An increase in urban area is generally at the cost of decrease in rural land, agricultural land or forest land. 13% of total rural land in India was reclassified as urban from 1991 to 2011 (Tripathi 2013). This change has various different effects on the groundwater recharge areas. For example, when rural land, dominated by open landscapes and bare soil, turns into urban land with roads, then the entire recharge area is lost.
How do forests (and their removal) affect groundwater recharge?
Conversion of forest land to other land classes is even more complicated. This is because forest land behaves counter-intuitively when it comes to groundwater recharge. A densely forested area generally has decreasing groundwater storage, even though forests reduce the surface run-off of water. This is because the forest draws huge volumes of water for its physiological needs. The amount lost in evapotranspiration is, therefore, much greater than the recharge of water.
When forest cover decreases, there has been significant increase in baseflow (Hornbeck, et al. 1993). Baseflow is the water that flows into a river channel from groundwater. This will contribute to surface water storage, but will also reduce groundwater recharge by increasing surface runoff.
Plantations may have a positive impact on groundwater recharge. This is because the patch of land is heavily monitored and rotated continuously.

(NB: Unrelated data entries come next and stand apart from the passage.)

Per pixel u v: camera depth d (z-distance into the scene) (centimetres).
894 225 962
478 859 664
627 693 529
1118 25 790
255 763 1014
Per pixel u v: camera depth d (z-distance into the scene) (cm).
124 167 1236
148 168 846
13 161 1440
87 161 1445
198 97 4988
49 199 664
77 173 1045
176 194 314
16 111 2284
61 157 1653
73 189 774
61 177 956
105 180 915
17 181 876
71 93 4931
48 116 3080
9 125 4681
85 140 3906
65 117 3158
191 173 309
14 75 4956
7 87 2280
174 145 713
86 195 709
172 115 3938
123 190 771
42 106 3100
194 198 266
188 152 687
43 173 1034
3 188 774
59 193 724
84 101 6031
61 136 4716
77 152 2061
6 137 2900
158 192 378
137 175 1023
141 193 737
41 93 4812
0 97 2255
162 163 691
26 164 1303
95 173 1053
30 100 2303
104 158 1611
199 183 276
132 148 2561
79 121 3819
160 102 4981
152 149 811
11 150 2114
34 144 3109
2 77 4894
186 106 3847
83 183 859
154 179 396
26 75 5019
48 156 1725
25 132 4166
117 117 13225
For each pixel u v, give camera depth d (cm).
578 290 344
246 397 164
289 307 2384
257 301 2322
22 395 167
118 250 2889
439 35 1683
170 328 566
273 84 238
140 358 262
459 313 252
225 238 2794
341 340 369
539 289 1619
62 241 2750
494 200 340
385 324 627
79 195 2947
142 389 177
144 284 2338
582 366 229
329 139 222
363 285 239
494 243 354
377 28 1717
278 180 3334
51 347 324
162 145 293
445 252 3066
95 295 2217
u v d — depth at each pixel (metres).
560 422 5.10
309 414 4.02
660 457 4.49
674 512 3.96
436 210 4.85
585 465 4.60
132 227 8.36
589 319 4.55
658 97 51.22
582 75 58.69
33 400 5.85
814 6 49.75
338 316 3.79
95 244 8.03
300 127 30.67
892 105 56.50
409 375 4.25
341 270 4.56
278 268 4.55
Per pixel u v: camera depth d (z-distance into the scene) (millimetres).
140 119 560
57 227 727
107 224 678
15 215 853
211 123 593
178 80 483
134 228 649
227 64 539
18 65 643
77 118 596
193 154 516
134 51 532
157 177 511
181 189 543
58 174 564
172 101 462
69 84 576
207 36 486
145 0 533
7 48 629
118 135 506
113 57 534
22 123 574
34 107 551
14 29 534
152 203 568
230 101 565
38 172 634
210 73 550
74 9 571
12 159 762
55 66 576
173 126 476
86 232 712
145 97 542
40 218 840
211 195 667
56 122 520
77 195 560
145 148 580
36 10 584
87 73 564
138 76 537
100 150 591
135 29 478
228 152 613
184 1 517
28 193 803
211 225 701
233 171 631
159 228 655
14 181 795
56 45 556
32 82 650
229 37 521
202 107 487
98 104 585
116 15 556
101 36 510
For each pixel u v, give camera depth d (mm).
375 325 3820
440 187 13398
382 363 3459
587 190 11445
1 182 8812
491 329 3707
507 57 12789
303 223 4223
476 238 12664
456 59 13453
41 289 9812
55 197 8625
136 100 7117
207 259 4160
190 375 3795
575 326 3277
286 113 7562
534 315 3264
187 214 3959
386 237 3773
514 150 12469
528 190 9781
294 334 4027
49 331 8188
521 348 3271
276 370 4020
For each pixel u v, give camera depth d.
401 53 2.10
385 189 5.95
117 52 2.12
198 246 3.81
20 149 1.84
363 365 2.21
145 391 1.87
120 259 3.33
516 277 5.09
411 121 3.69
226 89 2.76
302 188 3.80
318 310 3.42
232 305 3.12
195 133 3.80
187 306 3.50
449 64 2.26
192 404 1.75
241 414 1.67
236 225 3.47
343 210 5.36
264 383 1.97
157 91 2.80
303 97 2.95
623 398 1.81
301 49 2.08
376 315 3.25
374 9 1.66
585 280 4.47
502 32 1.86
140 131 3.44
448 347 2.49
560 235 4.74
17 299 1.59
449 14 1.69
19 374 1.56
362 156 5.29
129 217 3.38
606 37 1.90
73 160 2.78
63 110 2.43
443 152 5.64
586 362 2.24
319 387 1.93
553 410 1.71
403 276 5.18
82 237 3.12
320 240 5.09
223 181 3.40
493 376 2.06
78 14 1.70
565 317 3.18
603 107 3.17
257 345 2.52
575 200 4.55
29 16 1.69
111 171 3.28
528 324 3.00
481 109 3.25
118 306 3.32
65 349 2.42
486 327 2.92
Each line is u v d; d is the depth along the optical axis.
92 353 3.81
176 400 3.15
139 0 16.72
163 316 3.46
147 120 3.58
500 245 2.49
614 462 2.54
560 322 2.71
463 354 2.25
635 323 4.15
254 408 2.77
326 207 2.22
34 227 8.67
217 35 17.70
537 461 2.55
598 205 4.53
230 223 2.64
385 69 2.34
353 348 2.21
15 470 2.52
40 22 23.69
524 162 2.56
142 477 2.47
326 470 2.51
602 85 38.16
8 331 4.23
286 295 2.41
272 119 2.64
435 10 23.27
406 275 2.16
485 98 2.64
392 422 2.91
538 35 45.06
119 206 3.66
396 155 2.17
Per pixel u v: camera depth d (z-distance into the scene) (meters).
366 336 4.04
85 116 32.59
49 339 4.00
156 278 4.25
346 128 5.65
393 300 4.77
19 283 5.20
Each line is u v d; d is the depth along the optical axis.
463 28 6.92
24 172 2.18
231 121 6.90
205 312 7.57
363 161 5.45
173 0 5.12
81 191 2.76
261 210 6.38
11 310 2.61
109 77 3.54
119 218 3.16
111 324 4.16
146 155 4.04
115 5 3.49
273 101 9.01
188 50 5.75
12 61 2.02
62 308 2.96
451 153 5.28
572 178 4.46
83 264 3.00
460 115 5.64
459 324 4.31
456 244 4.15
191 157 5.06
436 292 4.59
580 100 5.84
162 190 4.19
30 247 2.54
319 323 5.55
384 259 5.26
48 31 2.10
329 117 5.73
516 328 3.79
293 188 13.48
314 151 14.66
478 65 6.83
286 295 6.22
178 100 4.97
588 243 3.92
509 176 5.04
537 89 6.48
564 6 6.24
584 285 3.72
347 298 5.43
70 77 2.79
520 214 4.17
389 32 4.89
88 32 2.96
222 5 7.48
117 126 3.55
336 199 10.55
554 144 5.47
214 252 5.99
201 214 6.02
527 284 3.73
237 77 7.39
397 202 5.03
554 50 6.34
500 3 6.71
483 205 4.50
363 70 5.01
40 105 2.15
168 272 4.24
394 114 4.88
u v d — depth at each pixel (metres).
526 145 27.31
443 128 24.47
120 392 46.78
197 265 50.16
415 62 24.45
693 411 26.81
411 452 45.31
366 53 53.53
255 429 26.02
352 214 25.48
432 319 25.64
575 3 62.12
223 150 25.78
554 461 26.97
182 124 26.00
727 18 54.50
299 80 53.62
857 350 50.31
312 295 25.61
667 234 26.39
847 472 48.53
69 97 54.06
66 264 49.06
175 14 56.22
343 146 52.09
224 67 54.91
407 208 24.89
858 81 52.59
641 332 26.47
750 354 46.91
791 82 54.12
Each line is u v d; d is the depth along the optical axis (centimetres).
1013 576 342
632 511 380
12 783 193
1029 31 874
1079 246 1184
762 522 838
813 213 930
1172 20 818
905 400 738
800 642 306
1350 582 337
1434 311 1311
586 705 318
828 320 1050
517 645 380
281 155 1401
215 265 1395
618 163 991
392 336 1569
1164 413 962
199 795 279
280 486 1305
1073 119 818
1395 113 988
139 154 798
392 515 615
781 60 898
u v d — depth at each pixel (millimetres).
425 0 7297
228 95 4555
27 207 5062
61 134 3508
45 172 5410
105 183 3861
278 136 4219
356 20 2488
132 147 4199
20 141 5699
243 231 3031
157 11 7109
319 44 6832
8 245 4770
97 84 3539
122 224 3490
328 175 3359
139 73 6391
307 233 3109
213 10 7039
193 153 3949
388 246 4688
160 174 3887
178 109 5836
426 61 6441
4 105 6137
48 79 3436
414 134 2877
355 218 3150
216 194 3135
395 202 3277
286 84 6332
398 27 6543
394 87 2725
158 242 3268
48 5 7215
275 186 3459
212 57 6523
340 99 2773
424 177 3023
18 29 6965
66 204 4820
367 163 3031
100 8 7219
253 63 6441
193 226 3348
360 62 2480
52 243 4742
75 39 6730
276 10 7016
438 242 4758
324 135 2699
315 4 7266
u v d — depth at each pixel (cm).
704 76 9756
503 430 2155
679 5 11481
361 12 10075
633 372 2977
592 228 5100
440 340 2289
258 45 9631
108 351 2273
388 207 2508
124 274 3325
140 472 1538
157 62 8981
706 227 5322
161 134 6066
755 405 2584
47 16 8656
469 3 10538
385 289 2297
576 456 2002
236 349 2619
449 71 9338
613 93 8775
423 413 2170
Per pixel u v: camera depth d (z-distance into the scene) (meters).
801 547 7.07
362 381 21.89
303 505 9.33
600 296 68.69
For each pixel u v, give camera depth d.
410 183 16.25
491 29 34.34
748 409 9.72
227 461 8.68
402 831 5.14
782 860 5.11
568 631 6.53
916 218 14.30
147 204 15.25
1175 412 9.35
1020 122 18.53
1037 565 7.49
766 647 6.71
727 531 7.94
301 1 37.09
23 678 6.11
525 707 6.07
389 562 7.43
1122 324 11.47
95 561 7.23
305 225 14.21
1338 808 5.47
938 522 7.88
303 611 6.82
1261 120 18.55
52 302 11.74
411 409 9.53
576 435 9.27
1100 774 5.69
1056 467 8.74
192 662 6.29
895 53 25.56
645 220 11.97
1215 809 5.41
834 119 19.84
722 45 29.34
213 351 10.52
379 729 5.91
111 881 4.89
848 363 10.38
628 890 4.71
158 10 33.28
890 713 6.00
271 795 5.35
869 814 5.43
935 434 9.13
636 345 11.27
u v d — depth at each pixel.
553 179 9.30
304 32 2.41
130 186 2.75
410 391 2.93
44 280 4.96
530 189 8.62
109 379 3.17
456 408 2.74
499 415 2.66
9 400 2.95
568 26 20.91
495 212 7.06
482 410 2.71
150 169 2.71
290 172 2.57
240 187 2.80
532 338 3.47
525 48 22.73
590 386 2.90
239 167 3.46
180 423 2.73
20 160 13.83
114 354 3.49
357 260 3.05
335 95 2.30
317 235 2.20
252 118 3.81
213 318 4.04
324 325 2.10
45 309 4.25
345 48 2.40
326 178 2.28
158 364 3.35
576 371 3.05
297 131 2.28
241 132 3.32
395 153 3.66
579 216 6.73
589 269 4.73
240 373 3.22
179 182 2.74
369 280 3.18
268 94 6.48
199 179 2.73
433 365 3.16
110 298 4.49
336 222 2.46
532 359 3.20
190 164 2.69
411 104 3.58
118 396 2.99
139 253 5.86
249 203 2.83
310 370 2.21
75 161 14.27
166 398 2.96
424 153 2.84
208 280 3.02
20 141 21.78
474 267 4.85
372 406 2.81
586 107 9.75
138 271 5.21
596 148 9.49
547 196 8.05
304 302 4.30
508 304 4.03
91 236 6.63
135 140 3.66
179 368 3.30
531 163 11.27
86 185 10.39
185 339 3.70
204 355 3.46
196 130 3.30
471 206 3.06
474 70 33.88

Further, the draft of water in plantations will not be as high as in a dense forest, significantly reducing the losses from evapotranspiration.
If an area turns from a dense forest to a fragmented landscape, it is possible that the open areas would promote groundwater recharge.
Agricultural land and its effect
Agricultural land is probably the land use type that draws the most amount of groundwater. Groundwater gives farmers the autonomy to extract as much water as they want, and it is also a reliable source of water for them.
Typically, a newly created agricultural land is going to draw a huge amount of water out of the ground, as compared to the draft before conversion. Some amount of this drawn water can percolate back into the water table, but this is not always desirable. Irrigation water is not always fresh, and can contain harmful pollutants in them. If this enters the water table, then the entire aquifer will get polluted.
There is a good amount of recharge from rainfall in agricultural land. This is because in most agricultural lands, surface run-off is reduced and the water is allowed to infiltrate into the soil. The motive to reduce surface run-off is not to increase groundwater recharge; it is to prevent soil erosion. Groundwater recharge is simply a happy by-product.
Land fills and other artificial structures
Landfills are notorious for the pollution they can cause to the water table if they are not managed properly. Typically, waste lands are used for creating landfills, and the leaching water any little water from the wastes can enter the aquifer. Rainfall in these areas can easily find it’s way to the aquifers if the soil is permeable, and great care needs to be taken that the aquifer does not get polluted.
Significant amount of groundwater recharge can take place when artificial surface water storage structures are created. Dams, ponds, lakes, and canals all allow water to infiltrate the soil below and enter the groundwater storage.
However, in some cases these structures are lined with concrete to prevent water losses. This, obviously, will decrease the recharge significantly.
Regulation is important…
It is extremely important that land use and land cover changes are properly regulated so that groundwater recharge is not adversely affected. In areas undergoing change, various measure can be taken to promote groundwater recharge. The bottom line is that groundwater is a very, very important water resource. It cannot be taken lightly.
- Hornbeck, J. W., M. B. Adams, E. S. Corbett, E. S. Verry, and J. A. Lynch. 1993. “Long-term impacts of forest treatments on water yield: a summary for northeastern USA.” Hydrology 150 (2-4): 323-344.